Disability + Inclusion
EdIntersect works closely with government ministries, leading development organizations, and donors to understand their goals for inclusion, disability, and gender. EdIntersect’s research and engagement approaches bring an intersectional lens to collaborate with school systems and school communities, and takes into account the interactions between schools and homes, teachers and parents, and teachers and students. EdIntersect’s understanding of the nuanced school/home environment informs and enhances gender and inclusion planning, teacher training, coaching, and allows harmony across project outcome areas. The EdIntersect team combines a depth of knowledge in the education sector with practical, current inclusion expertise in the U.S. and globally, and an awareness of emerging donor policy and directives on inclusive education.

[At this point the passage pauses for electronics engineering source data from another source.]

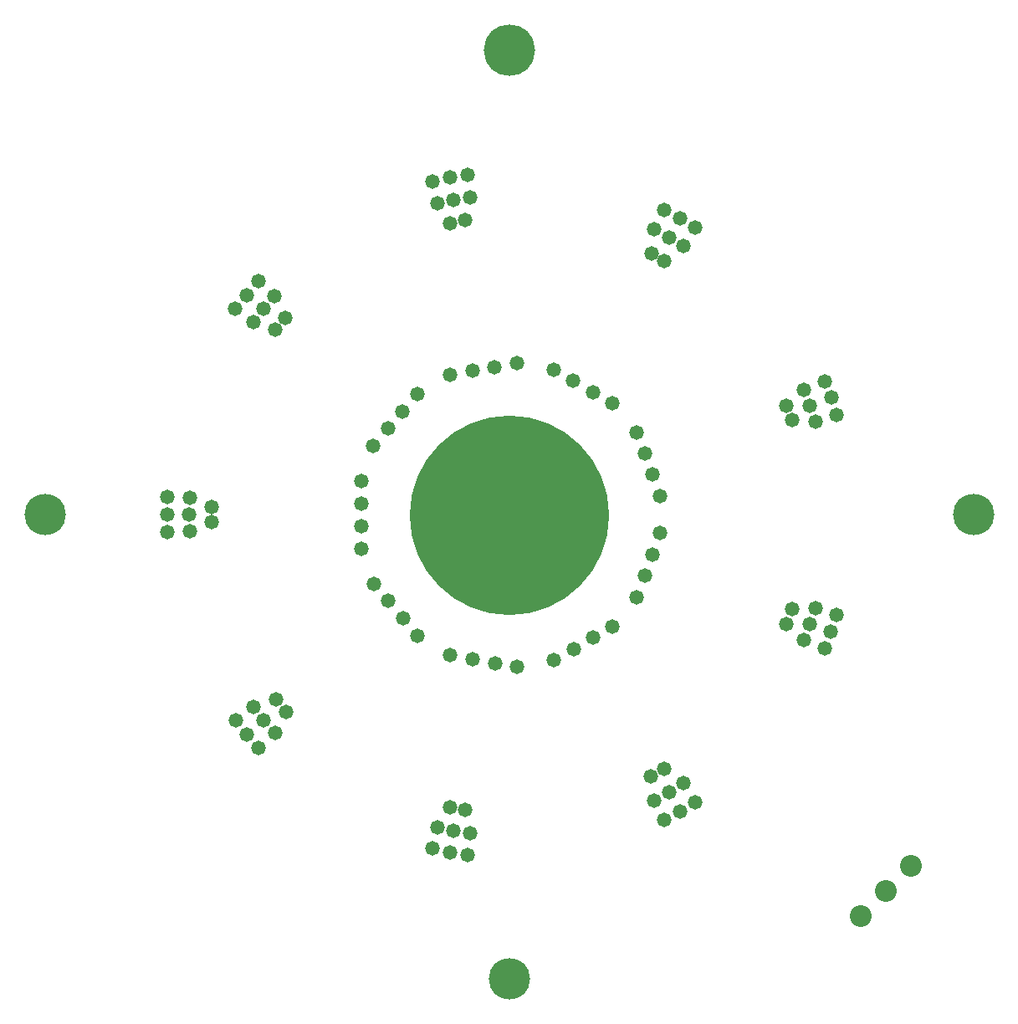
<source format=gts>
G04*
G04 #@! TF.GenerationSoftware,Altium Limited,Altium Designer,21.9.2 (33)*
G04*
G04 Layer_Color=8388736*
%FSLAX23Y23*%
%MOIN*%
G70*
G04*
G04 #@! TF.SameCoordinates,93BF6BEB-7BBE-4CB3-8882-CC5C7C9C0B20*
G04*
G04*
G04 #@! TF.FilePolarity,Negative*
G04*
G01*
G75*
%ADD10C,0.165*%
%ADD11C,0.205*%
%ADD12C,0.795*%
%ADD13C,0.058*%
%ADD14C,0.087*%
D10*
X2165Y3000D02*
D03*
X5865D02*
D03*
X4015Y1150D02*
D03*
D11*
Y4850D02*
D03*
D12*
X4016Y2998D02*
D03*
D13*
X2742Y3067D02*
D03*
X2653Y3072D02*
D03*
X3779Y4162D02*
D03*
X4634Y4215D02*
D03*
X3849Y1644D02*
D03*
X3476Y2725D02*
D03*
X4696Y4181D02*
D03*
X4593Y4136D02*
D03*
X4634Y4011D02*
D03*
X4581Y4042D02*
D03*
X4652Y4104D02*
D03*
X4709Y4069D02*
D03*
X4757Y4143D02*
D03*
X3474Y3274D02*
D03*
X3532Y3343D02*
D03*
X3590Y3412D02*
D03*
X3648Y3481D02*
D03*
X2968Y3875D02*
D03*
X2924Y3820D02*
D03*
X2995Y3766D02*
D03*
X3124Y3785D02*
D03*
X3084Y3738D02*
D03*
X3036Y3819D02*
D03*
X3080Y3869D02*
D03*
X3016Y3929D02*
D03*
X3849Y4353D02*
D03*
X3860Y4265D02*
D03*
X3794Y4255D02*
D03*
X3840Y4173D02*
D03*
X3728Y4242D02*
D03*
X3708Y4328D02*
D03*
X3778Y4343D02*
D03*
X4045Y3604D02*
D03*
X3957Y3588D02*
D03*
X3868Y3573D02*
D03*
X3779Y3557D02*
D03*
X4192Y3578D02*
D03*
X4270Y3533D02*
D03*
X4348Y3488D02*
D03*
X4426Y3443D02*
D03*
X5320Y3398D02*
D03*
X5236Y3372D02*
D03*
X5214Y3435D02*
D03*
X5120Y3434D02*
D03*
X5141Y3376D02*
D03*
X5190Y3498D02*
D03*
X5272Y3532D02*
D03*
X5298Y3466D02*
D03*
X4617Y3075D02*
D03*
X4586Y3159D02*
D03*
X4555Y3244D02*
D03*
X4524Y3328D02*
D03*
X4617Y2926D02*
D03*
X4586Y2841D02*
D03*
X4555Y2757D02*
D03*
X4524Y2672D02*
D03*
X5297Y2534D02*
D03*
X5320Y2602D02*
D03*
X5235Y2628D02*
D03*
X5120Y2565D02*
D03*
X5141Y2624D02*
D03*
X5214Y2564D02*
D03*
X5190Y2502D02*
D03*
X5271Y2467D02*
D03*
X4633Y1783D02*
D03*
X4593Y1862D02*
D03*
X4652Y1894D02*
D03*
X4634Y1987D02*
D03*
X4580Y1956D02*
D03*
X4709Y1929D02*
D03*
X4757Y1855D02*
D03*
X4696Y1818D02*
D03*
X4193Y2420D02*
D03*
X4271Y2465D02*
D03*
X4349Y2510D02*
D03*
X4426Y2555D02*
D03*
X4046Y2393D02*
D03*
X3958Y2408D02*
D03*
X3869Y2424D02*
D03*
X3780Y2440D02*
D03*
X3779Y1654D02*
D03*
X3860Y1732D02*
D03*
X3779Y1835D02*
D03*
X3840Y1824D02*
D03*
X3794Y1742D02*
D03*
X3729Y1755D02*
D03*
X3709Y1669D02*
D03*
X2925Y2181D02*
D03*
X2996Y2234D02*
D03*
X3037Y2182D02*
D03*
X3126Y2215D02*
D03*
X3086Y2263D02*
D03*
X3082Y2132D02*
D03*
X3017Y2071D02*
D03*
X2970Y2125D02*
D03*
X3534Y2656D02*
D03*
X3592Y2587D02*
D03*
X3649Y2518D02*
D03*
X3425Y2955D02*
D03*
X2651Y3000D02*
D03*
X3425Y3135D02*
D03*
Y3045D02*
D03*
X2829Y2969D02*
D03*
Y3032D02*
D03*
X2740Y3000D02*
D03*
X2742Y2934D02*
D03*
X2653Y2929D02*
D03*
X3425Y2865D02*
D03*
D14*
X5615Y1600D02*
D03*
X5515Y1500D02*
D03*
X5415Y1400D02*
D03*
M02*

</source>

EdIntersect’s contributions to inclusion work include: capacity building for ministries, assessment and reporting improvements, teacher development and utilization of resources, stimulating family and community engagement in support of learners with disabilities, and mitigating factors connected to exclusion from receiving services.

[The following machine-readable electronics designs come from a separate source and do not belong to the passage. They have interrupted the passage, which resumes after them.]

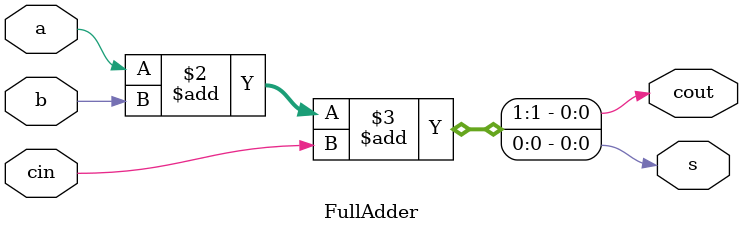
<source format=v>
`timescale 1ns / 1ns


module FullAdder(output cout, s, input cin, a, b);

    reg cout, s;
    always @(cin or a or b) begin
        {cout, s} = a + b + cin;
    end

endmodule

</source>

EdIntersect brings strong experience from its role providing technical assistance for gender and inclusion planning for Senegal Lecture Pour Tous. Developing the plan and annual updates, with ongoing remote and in-country technical assistance, has been critical to helping the early grade reading project meet the needs of children with disabilities. Elaborating a plan that surfaces needs and strategies within each project result and sub-result, discussing the importance of this work with the project staff, identifying learners and teachers in the schools who need support, and advising on how to bring specific services to those in need are critical for driving inclusive education within the project. EdIntersect’s team has also been involved in knowledge, attitudes, and practices (KAP) studies both for communities and teachers, including research on stigma and the hidden nature of disability within some contexts and family settings.